La voyant défaillir, il tenta de la rassurer.
— Je sais, ma chérie. C’est terriblement désagréable à faire. Mais c’est une question de vie ou de mort. Théo, tu ne vas pas me lâcher ? Tu m’as dit que tu ferais n’importe quoi pour me venir en aide.
Théo s’entendit répondre d’une voix dure, sèche :
— Pas cela. Il y a des raisons.
— C’est une question de vie ou de mort, Théo. Je pense ce que je dis. Regarde.
Il ouvrit brutalement un tiroir de son bureau et y prit un revolver. Elle ne remarqua pas ce que ce geste avait de théâtral.
— De deux choses l’une : tu y vas ou je me tue. Je suis incapable d’affronter le scandale. Si tu ne fais pas ce que je te demande de faire, je serai un homme mort avant demain matin. Je te jure solennellement que c’est la vérité.
— Non, Richard ! Pas cela !
— Alors, aide moi.
Jetant le revolver sur la table, il s’agenouilla à ses côtés.
— Théo, ma chérie… Si tu m’aimes… Si tu m’as jamais aimé… Fais cela pour moi. Tu es ma femme, Théo. Je n’ai personne d’autre vers qui me tourner…
Finalement, Théo s’entendit répondre :
— Très bien.

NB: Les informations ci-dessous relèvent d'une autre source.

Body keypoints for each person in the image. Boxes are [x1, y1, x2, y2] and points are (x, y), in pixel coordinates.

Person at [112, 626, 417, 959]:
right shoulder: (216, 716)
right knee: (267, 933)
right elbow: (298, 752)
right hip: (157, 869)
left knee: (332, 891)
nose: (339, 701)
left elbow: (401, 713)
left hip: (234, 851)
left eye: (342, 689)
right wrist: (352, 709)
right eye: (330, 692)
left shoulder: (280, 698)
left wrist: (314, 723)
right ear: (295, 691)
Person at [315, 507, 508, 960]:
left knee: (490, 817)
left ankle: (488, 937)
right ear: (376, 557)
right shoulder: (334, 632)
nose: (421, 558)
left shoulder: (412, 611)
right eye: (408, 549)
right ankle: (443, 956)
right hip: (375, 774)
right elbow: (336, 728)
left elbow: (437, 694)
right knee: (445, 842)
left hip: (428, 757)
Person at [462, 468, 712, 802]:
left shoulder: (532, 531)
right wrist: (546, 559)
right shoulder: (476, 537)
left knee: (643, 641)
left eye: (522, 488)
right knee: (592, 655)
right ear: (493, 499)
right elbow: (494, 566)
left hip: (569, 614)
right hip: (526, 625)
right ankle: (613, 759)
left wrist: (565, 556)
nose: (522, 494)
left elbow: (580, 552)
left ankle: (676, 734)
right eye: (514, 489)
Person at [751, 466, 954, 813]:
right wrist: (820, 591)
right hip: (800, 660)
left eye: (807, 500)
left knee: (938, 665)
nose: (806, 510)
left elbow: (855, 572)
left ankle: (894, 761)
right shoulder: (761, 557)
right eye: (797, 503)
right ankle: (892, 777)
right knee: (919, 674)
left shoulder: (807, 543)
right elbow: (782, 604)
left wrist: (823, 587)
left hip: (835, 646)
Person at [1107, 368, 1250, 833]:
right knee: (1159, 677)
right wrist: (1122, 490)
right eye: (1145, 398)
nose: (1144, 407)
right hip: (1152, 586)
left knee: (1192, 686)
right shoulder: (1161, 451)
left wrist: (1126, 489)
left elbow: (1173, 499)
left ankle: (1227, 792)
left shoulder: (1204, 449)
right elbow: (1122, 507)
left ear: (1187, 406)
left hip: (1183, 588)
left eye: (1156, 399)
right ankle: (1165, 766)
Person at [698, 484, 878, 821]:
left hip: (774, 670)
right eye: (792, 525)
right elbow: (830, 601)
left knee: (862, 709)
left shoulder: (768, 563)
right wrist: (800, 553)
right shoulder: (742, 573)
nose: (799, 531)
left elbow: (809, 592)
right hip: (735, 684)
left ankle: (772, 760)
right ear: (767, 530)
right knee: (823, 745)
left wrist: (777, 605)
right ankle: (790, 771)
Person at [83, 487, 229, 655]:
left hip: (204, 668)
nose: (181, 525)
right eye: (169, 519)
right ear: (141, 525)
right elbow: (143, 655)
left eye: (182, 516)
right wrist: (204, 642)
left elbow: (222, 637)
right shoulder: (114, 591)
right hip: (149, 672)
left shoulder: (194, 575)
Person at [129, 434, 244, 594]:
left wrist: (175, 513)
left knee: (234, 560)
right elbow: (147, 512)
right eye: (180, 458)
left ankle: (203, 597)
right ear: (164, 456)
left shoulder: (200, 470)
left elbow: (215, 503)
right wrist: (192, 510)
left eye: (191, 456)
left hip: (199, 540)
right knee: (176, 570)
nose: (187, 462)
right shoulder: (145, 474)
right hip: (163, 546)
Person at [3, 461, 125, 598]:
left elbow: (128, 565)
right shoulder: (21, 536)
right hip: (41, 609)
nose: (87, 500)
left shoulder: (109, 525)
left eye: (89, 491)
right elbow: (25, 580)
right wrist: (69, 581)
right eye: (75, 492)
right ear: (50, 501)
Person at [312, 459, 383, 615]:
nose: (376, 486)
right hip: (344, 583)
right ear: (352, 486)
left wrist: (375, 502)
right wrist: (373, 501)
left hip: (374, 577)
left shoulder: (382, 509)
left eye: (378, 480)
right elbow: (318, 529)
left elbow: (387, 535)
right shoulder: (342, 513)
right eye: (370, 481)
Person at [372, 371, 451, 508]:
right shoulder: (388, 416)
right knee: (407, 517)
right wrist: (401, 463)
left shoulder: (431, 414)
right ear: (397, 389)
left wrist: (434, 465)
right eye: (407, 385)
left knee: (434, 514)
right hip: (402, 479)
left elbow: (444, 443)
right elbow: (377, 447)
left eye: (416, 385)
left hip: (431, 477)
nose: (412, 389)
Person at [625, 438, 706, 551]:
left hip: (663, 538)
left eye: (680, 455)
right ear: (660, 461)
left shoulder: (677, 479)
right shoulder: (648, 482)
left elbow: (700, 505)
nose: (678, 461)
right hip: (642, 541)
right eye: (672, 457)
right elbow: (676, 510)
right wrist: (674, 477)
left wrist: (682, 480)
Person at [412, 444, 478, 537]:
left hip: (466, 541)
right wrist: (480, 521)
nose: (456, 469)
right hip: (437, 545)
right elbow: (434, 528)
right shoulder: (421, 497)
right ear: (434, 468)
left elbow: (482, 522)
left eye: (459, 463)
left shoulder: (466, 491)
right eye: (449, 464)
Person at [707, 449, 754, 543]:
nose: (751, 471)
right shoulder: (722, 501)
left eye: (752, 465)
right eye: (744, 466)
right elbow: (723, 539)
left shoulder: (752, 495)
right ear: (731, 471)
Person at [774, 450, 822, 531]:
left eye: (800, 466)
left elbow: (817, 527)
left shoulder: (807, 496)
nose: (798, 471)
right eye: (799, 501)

J’y vais.
Richard l’accompagna jusqu’à la porte et la mit dans un taxi.
— Théo !
Vincent Easton sursauta, ne pouvant croire à son bonheur. Elle était là, dans l’embrasure de la porte, son étole d’hermine blanche drapée sur les épaules. Vincent Easton ne l’avait jamais vue aussi belle.
— Alors, tu es quand même venue !
Il se précipitait vers elle – mais elle l’arrêta du geste.
— Non, Vincent. Ce n’est pas ce que tu penses. (Elle parlait d’une voix rauque, précipitée.) Je viens ici de la part de mon mari. Il croit savoir que tu possèdes certains documents susceptibles de lui… faire du tort. Je te demande de me les remettre.
Vincent demeura immobile, les yeux fixés sur elle. Puis il émit un petit rire bref.